Extracted data →

____

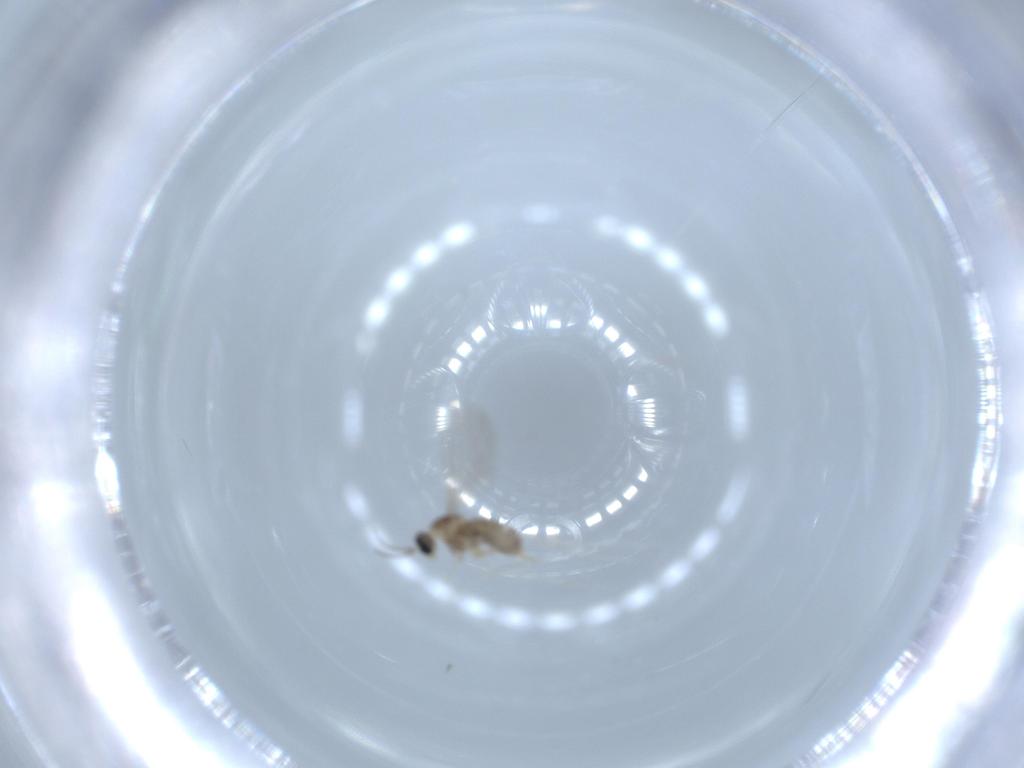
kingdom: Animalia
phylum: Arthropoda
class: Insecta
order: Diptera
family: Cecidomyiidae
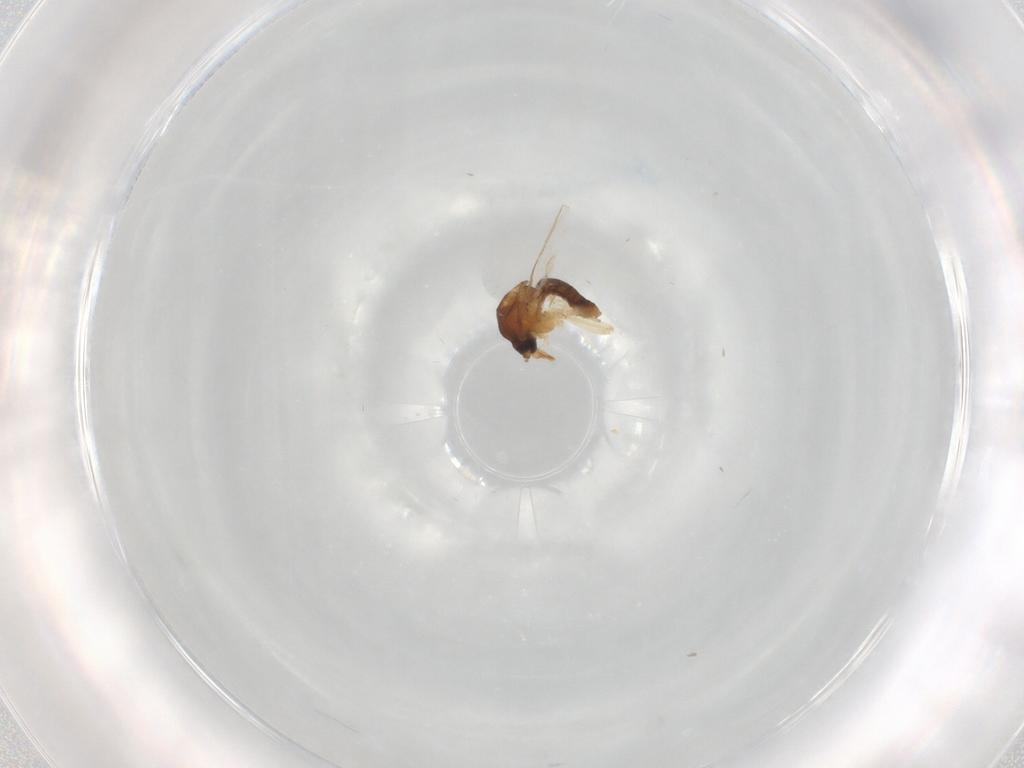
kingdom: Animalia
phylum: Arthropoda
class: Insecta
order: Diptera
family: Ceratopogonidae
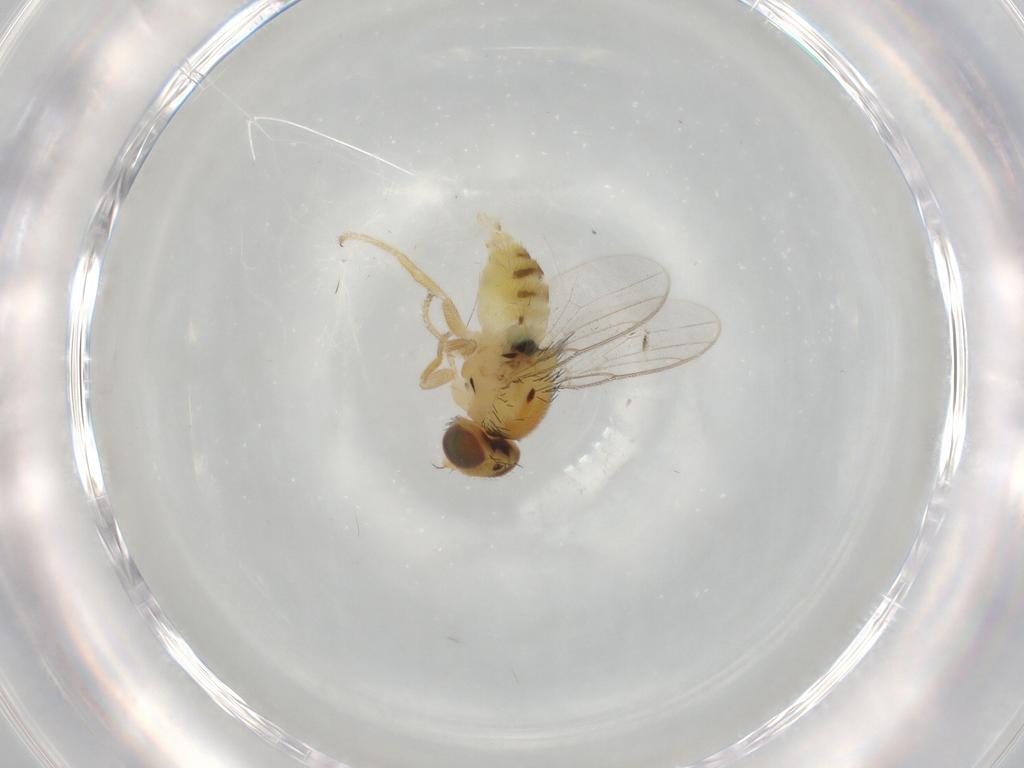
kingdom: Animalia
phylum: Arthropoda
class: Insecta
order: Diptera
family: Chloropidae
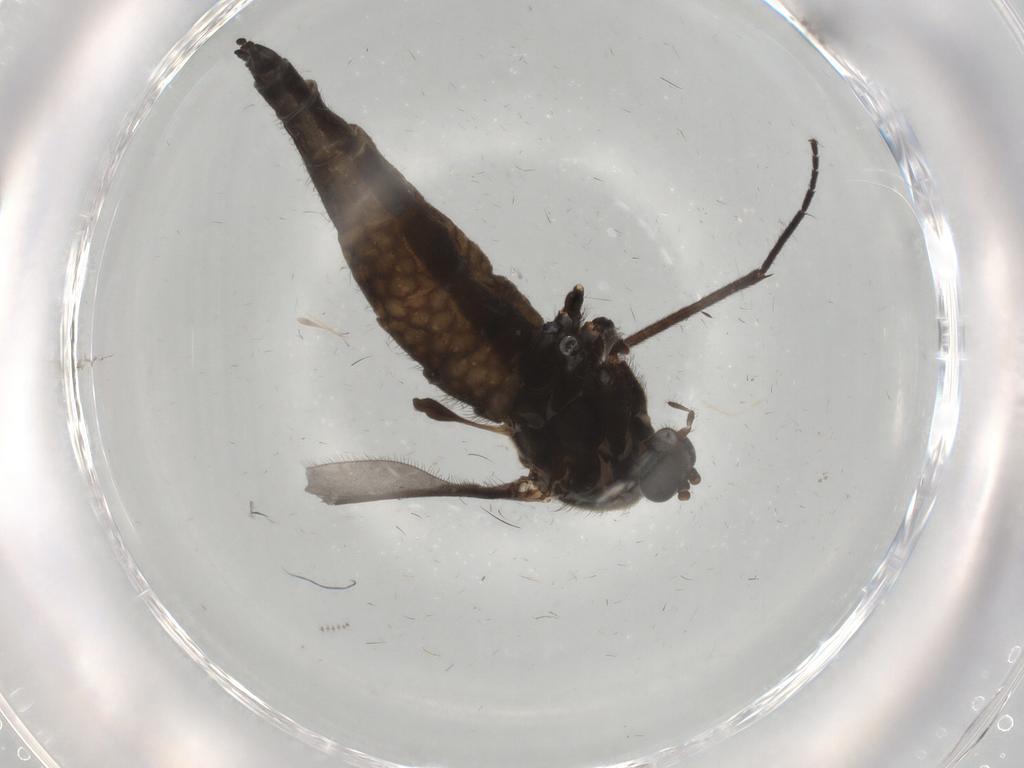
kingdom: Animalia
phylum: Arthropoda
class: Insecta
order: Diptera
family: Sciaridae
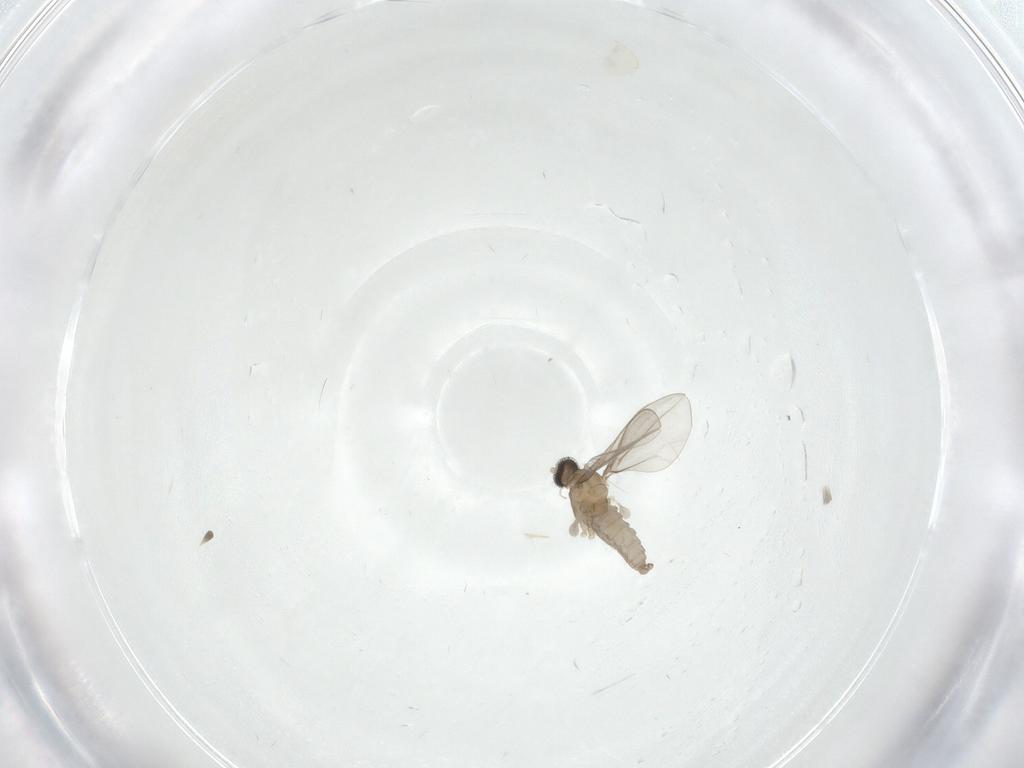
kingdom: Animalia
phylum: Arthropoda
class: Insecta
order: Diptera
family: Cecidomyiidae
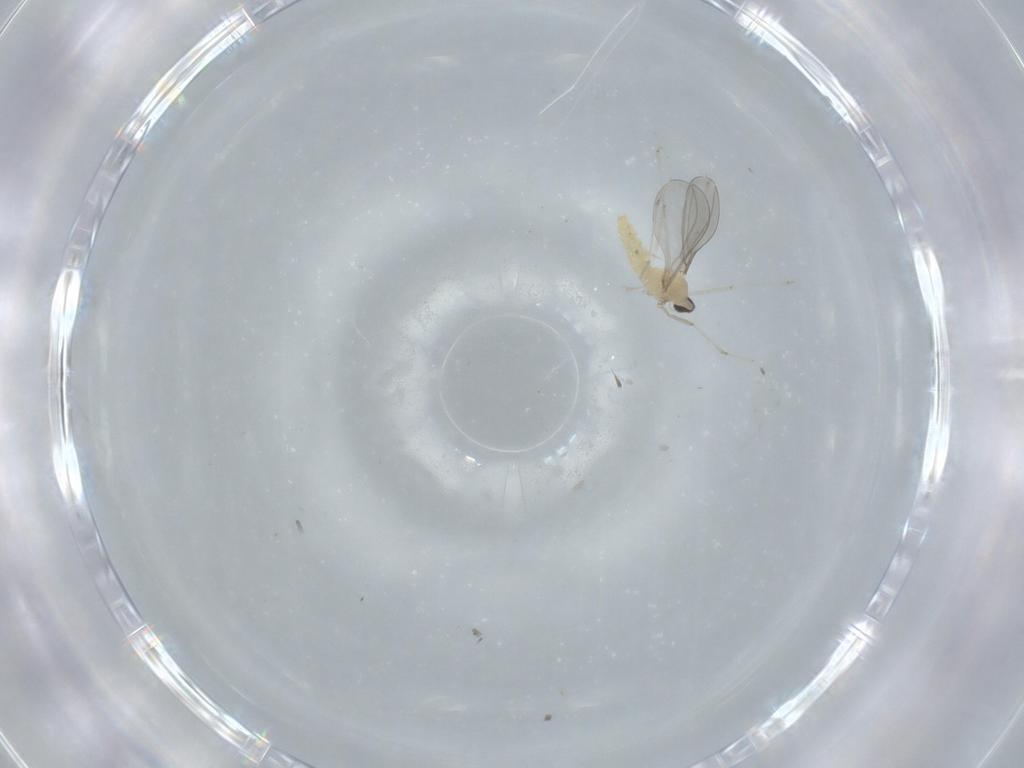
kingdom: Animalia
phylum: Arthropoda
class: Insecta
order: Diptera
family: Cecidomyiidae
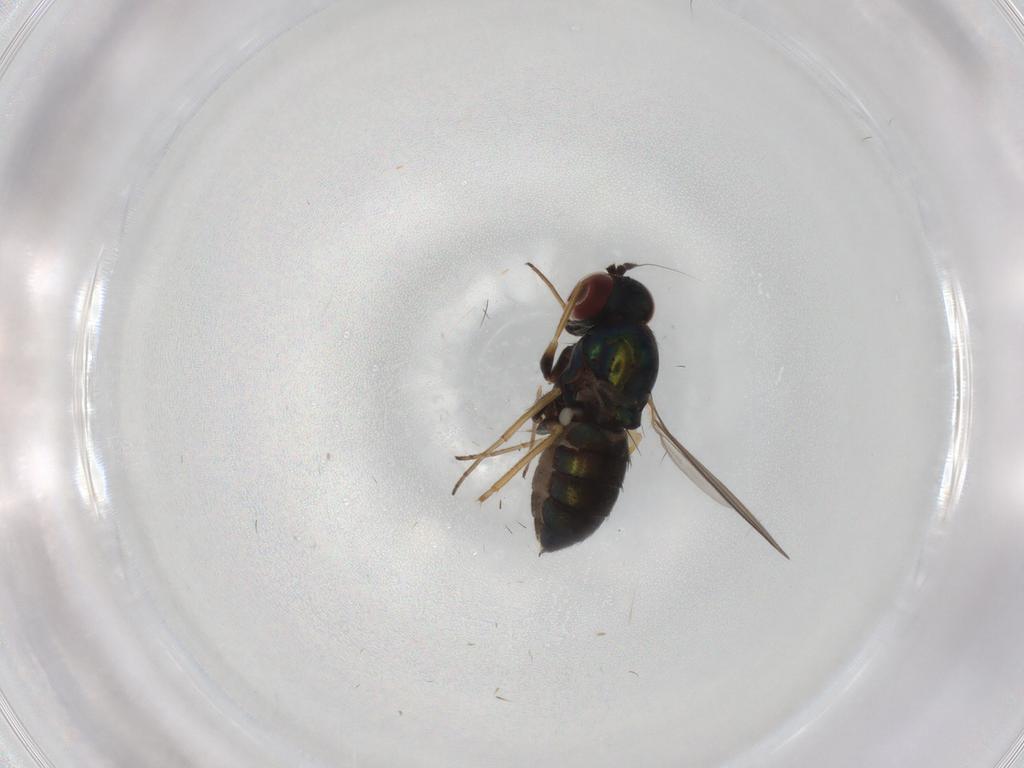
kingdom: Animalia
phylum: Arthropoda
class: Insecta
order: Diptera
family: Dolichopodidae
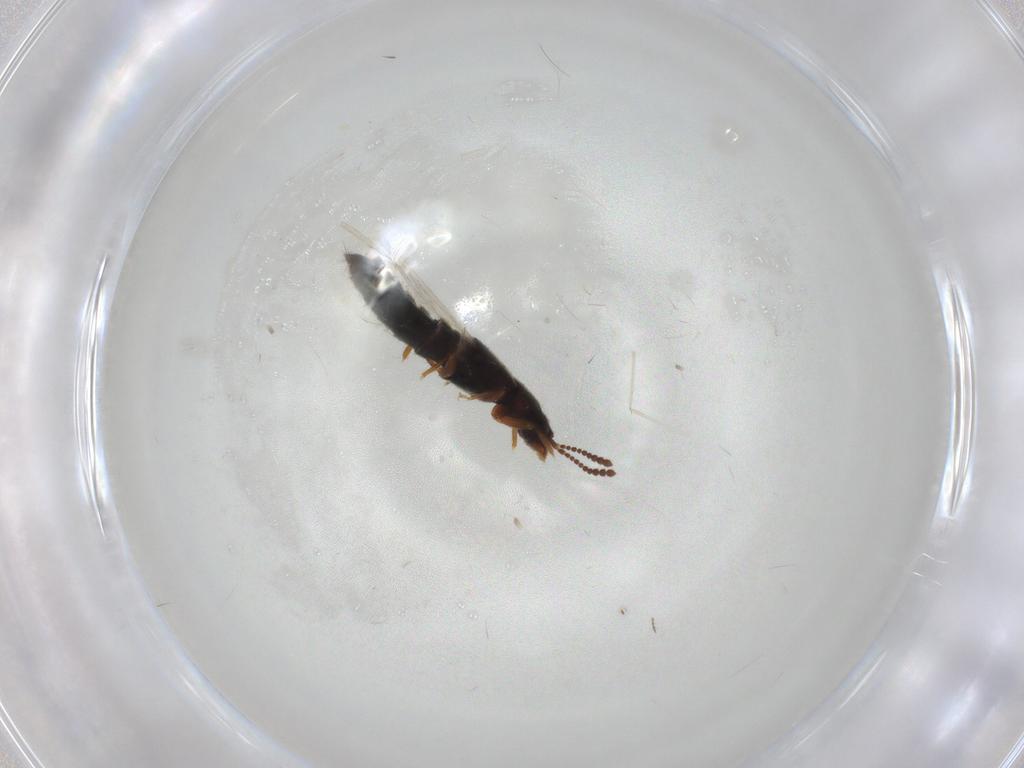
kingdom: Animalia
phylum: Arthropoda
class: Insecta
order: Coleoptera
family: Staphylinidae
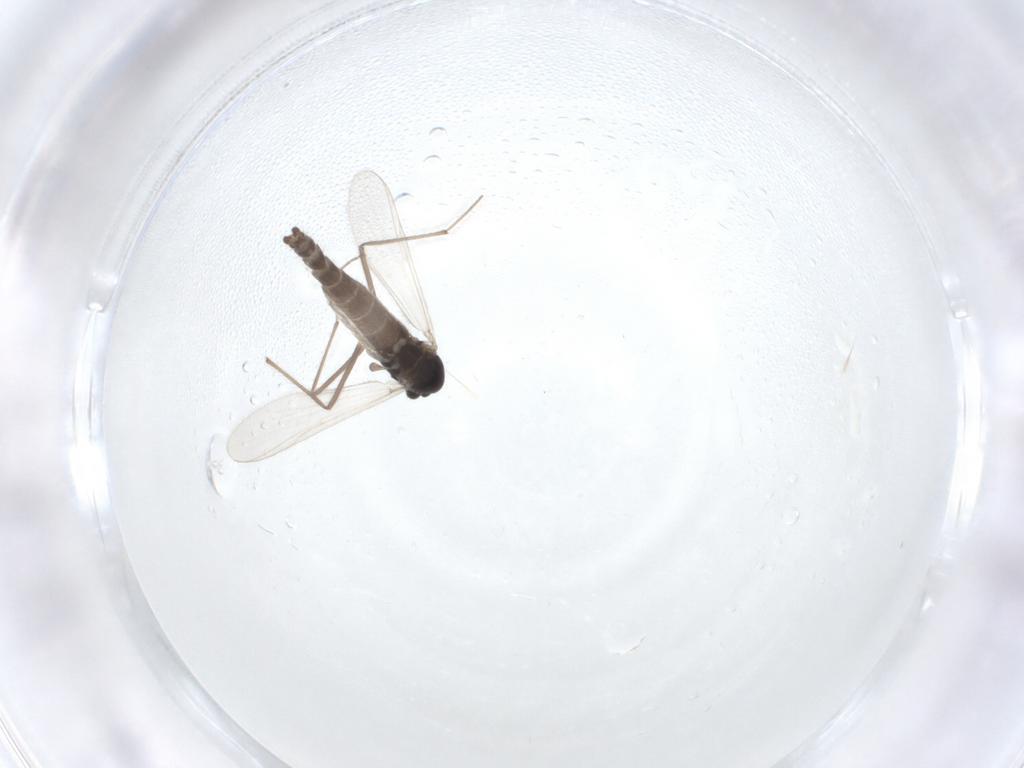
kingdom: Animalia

____

Exercise goal →
Copy the listing word for word, starting with its first line and going on through the line with "family: Staphylinidae", and leave out the pictures.

Solution to the problem →
kingdom: Animalia
phylum: Arthropoda
class: Insecta
order: Diptera
family: Cecidomyiidae
kingdom: Animalia
phylum: Arthropoda
class: Insecta
order: Diptera
family: Ceratopogonidae
kingdom: Animalia
phylum: Arthropoda
class: Insecta
order: Diptera
family: Chloropidae
kingdom: Animalia
phylum: Arthropoda
class: Insecta
order: Diptera
family: Sciaridae
kingdom: Animalia
phylum: Arthropoda
class: Insecta
order: Diptera
family: Cecidomyiidae
kingdom: Animalia
phylum: Arthropoda
class: Insecta
order: Diptera
family: Cecidomyiidae
kingdom: Animalia
phylum: Arthropoda
class: Insecta
order: Diptera
family: Dolichopodidae
kingdom: Animalia
phylum: Arthropoda
class: Insecta
order: Coleoptera
family: Staphylinidae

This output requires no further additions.